The album title pretty much sums it up on this one. Lydia Lunch has collaborated with guitarist Cypress Grove and they've created an album that literally sounds like a fistful of desert blues. It's a stripped-down, minimalist record that still manages to create a great melancholy and down-trodden soundscape thanks to great songwriting and musicianship.

The album kicks off with one of my favorite songs on the album, "Sandpit." It's a spoken word tune with simple, yet haunting guitar passages that are accompanied by other atmospheric elements like a delayed electric guitar and wind instruments. It's a tale of the struggle to escape, with lyrics like: "Can anyone ever be truly free, if they can't outrun their own shadow?" The second track "When You're Better" features one of my favorite desolate, repeated guitar lines of the whole album. This is the track where we hear Lunch's sang vocals which are really hit-or-miss. To me, it really sounds like she's trying too hard to get the emotion across throughout these songs and it comes off as phony. I had to review the collaboration she did with Big Sexy Noise a few months ago, and I still feel the same way about her voice. I would much rather listen to this whole album as just an instrumental, devoid of her voice completely. It doesn't add much to the album and if anything distracts from the feeling captured by the instruments. Luckily, the writing and performance on this record is so good it's still worth listening to.
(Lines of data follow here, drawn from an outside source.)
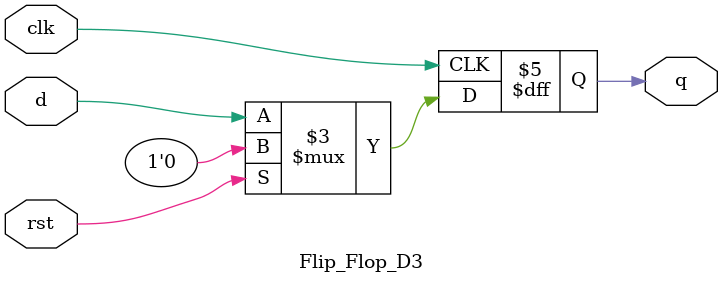
<source format=v>
`timescale 1ns / 1ps
module Flip_Flop_D3(
    input clk,
    input d,
    input rst,
    output reg q
    );

	 always @(posedge clk)
	 if (rst) 
	 q <= 0;
	 else
	 q <= d;
    


endmodule

</source>
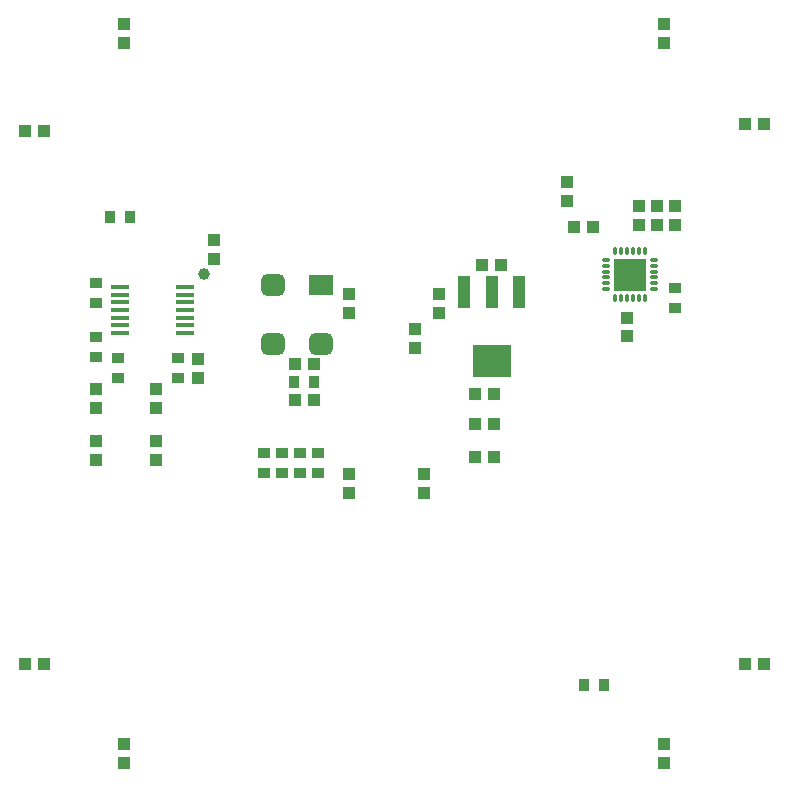
<source format=gbp>
G04*
G04 #@! TF.GenerationSoftware,Altium Limited,Altium Designer,20.0.11 (256)*
G04*
G04 Layer_Color=128*
%FSLAX25Y25*%
%MOIN*%
G70*
G01*
G75*
%ADD22R,0.03543X0.03937*%
%ADD25R,0.03937X0.03543*%
%ADD59C,0.03937*%
%ADD60R,0.03937X0.03937*%
%ADD64R,0.03937X0.03937*%
%ADD65R,0.12992X0.10630*%
%ADD66R,0.03937X0.10630*%
%ADD67R,0.07874X0.07087*%
G04:AMPARAMS|DCode=68|XSize=78.74mil|YSize=70.87mil|CornerRadius=17.72mil|HoleSize=0mil|Usage=FLASHONLY|Rotation=180.000|XOffset=0mil|YOffset=0mil|HoleType=Round|Shape=RoundedRectangle|*
%AMROUNDEDRECTD68*
21,1,0.07874,0.03543,0,0,180.0*
21,1,0.04331,0.07087,0,0,180.0*
1,1,0.03543,-0.02165,0.01772*
1,1,0.03543,0.02165,0.01772*
1,1,0.03543,0.02165,-0.01772*
1,1,0.03543,-0.02165,-0.01772*
%
%ADD68ROUNDEDRECTD68*%
%ADD69R,0.06496X0.01181*%
%ADD70R,0.11024X0.11024*%
%ADD71O,0.02953X0.01181*%
%ADD72O,0.01181X0.02953*%
D22*
X63153Y-97000D02*
D03*
X69846D02*
D03*
X-26654Y4000D02*
D03*
X-33346D02*
D03*
X-94846Y59000D02*
D03*
X-88153D02*
D03*
D25*
X93500Y35346D02*
D03*
Y28654D02*
D03*
X-99500Y18846D02*
D03*
Y12154D02*
D03*
X-92000Y5153D02*
D03*
Y11846D02*
D03*
X-72000Y5153D02*
D03*
Y11846D02*
D03*
X-43500Y-19654D02*
D03*
Y-26346D02*
D03*
X-37500Y-19654D02*
D03*
Y-26346D02*
D03*
X-31500Y-19654D02*
D03*
Y-26346D02*
D03*
X-25500Y-19654D02*
D03*
Y-26346D02*
D03*
X-99500Y30154D02*
D03*
Y36847D02*
D03*
D59*
X-63500Y40000D02*
D03*
D60*
X-90000Y-123150D02*
D03*
Y-116850D02*
D03*
X57500Y70650D02*
D03*
Y64350D02*
D03*
X-60000Y44850D02*
D03*
Y51150D02*
D03*
X15000Y33150D02*
D03*
Y26850D02*
D03*
X7000Y15350D02*
D03*
Y21650D02*
D03*
X-90000Y123150D02*
D03*
Y116850D02*
D03*
X90000Y123150D02*
D03*
Y116850D02*
D03*
Y-123150D02*
D03*
Y-116850D02*
D03*
X77559Y19126D02*
D03*
Y25425D02*
D03*
X93500Y62650D02*
D03*
Y56350D02*
D03*
X87500Y62650D02*
D03*
Y56350D02*
D03*
X81550Y62650D02*
D03*
Y56350D02*
D03*
X-79500Y-15850D02*
D03*
Y-22150D02*
D03*
X-99500Y-15850D02*
D03*
Y-22150D02*
D03*
Y-4650D02*
D03*
Y1650D02*
D03*
X-65500Y11650D02*
D03*
Y5350D02*
D03*
X-79500Y-4650D02*
D03*
Y1650D02*
D03*
X-15000Y-33150D02*
D03*
Y-26850D02*
D03*
X10000Y-33150D02*
D03*
Y-26850D02*
D03*
X-15000Y33150D02*
D03*
Y26850D02*
D03*
D64*
X29350Y43055D02*
D03*
X35650D02*
D03*
X123150Y90000D02*
D03*
X116850D02*
D03*
X123150Y-90000D02*
D03*
X116850D02*
D03*
X59850Y55500D02*
D03*
X66150D02*
D03*
X-123150Y87500D02*
D03*
X-116850D02*
D03*
X-123150Y-90000D02*
D03*
X-116850D02*
D03*
X33150Y-21000D02*
D03*
X26850D02*
D03*
X33150Y-10000D02*
D03*
X26850D02*
D03*
X33150Y0D02*
D03*
X26850D02*
D03*
X-33150Y-2000D02*
D03*
X-26850D02*
D03*
X-33150Y10000D02*
D03*
X-26850D02*
D03*
D65*
X32500Y10886D02*
D03*
D66*
X41555Y34114D02*
D03*
X32500D02*
D03*
X23445D02*
D03*
D67*
X-24500Y36185D02*
D03*
D68*
X-40248D02*
D03*
X-24500Y16500D02*
D03*
X-40248D02*
D03*
D69*
X-69575Y35677D02*
D03*
Y33118D02*
D03*
Y30559D02*
D03*
Y28000D02*
D03*
Y25441D02*
D03*
Y22882D02*
D03*
Y20323D02*
D03*
X-91425Y35677D02*
D03*
Y33118D02*
D03*
Y30559D02*
D03*
Y28000D02*
D03*
Y25441D02*
D03*
Y22882D02*
D03*
Y20323D02*
D03*
D70*
X78559Y39776D02*
D03*
D71*
X70587Y44697D02*
D03*
Y42728D02*
D03*
Y40760D02*
D03*
Y38791D02*
D03*
Y36823D02*
D03*
Y34854D02*
D03*
X86532D02*
D03*
Y36823D02*
D03*
Y38791D02*
D03*
Y40760D02*
D03*
Y42728D02*
D03*
Y44697D02*
D03*
D72*
X73638Y31803D02*
D03*
X75606D02*
D03*
X77575D02*
D03*
X79543D02*
D03*
X81512D02*
D03*
X83480D02*
D03*
Y47748D02*
D03*
X81512D02*
D03*
X79543D02*
D03*
X77575D02*
D03*
X75606D02*
D03*
X73638D02*
D03*
M02*

</source>
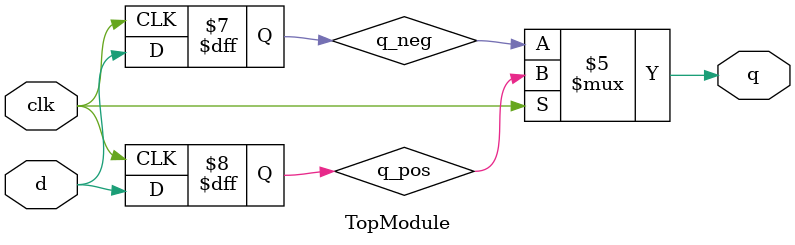
<source format=sv>

module TopModule (
  input clk,
  input d,
  output reg q
);
// Use two flip-flops, one triggered on positive edge and one on negative edge.
// Then multiplex between their outputs based on the current clock level.

reg q_pos, q_neg;

always @(posedge clk) begin
    q_pos <= d;
end

always @(negedge clk) begin
    q_neg <= d;
end

always @(*) begin
    if (clk)
        q = q_pos;
    else
        q = q_neg;
end

endmodule

</source>
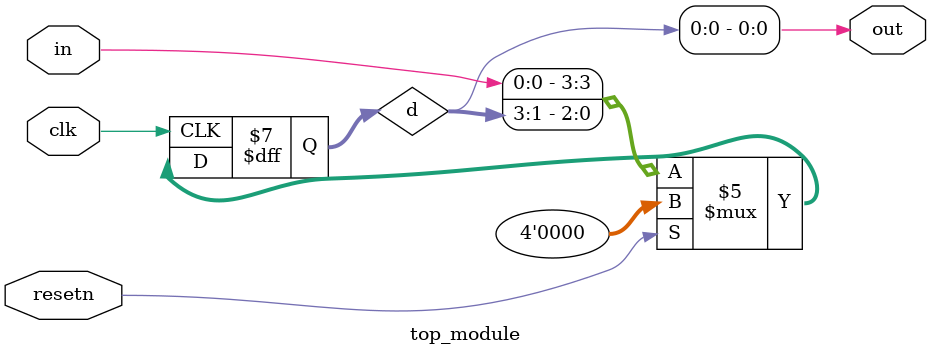
<source format=sv>
module top_module (
	input clk,
	input resetn,
	input in,
	output out
);

reg [3:0] d;
wire reset;

assign reset = ~resetn;

assign out = d[0];

always @(posedge clk) begin
	if (!reset)
		d <= 4'b0;
	else
		d <= {in, d[3:1]};
end

endmodule

</source>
In listening to this record as a guitar player, it's hard not to admire Cypress Grove's playing. It always seems like he plays exactly what's necessary to get the point and feeling across-nothing more, nothing less. The room he leaves open in his playing makes the added parts-like the slide guitar part in "Devil Winds" or the twangy electric guitar part in "Jericho"-pack that much more punch.

Overall, this is an enjoyable listen if you're a fan of blues, americana, and/or depressing music with lyrics to match. A lot of the tracks remind me of something you'd hear on the soundtrack to The Last of Us or True Detective. Personally I could do without Lunch's vocals, but the instrumentation more than makes up for that and makes "A Fistful of Desert Blues" worth a listen.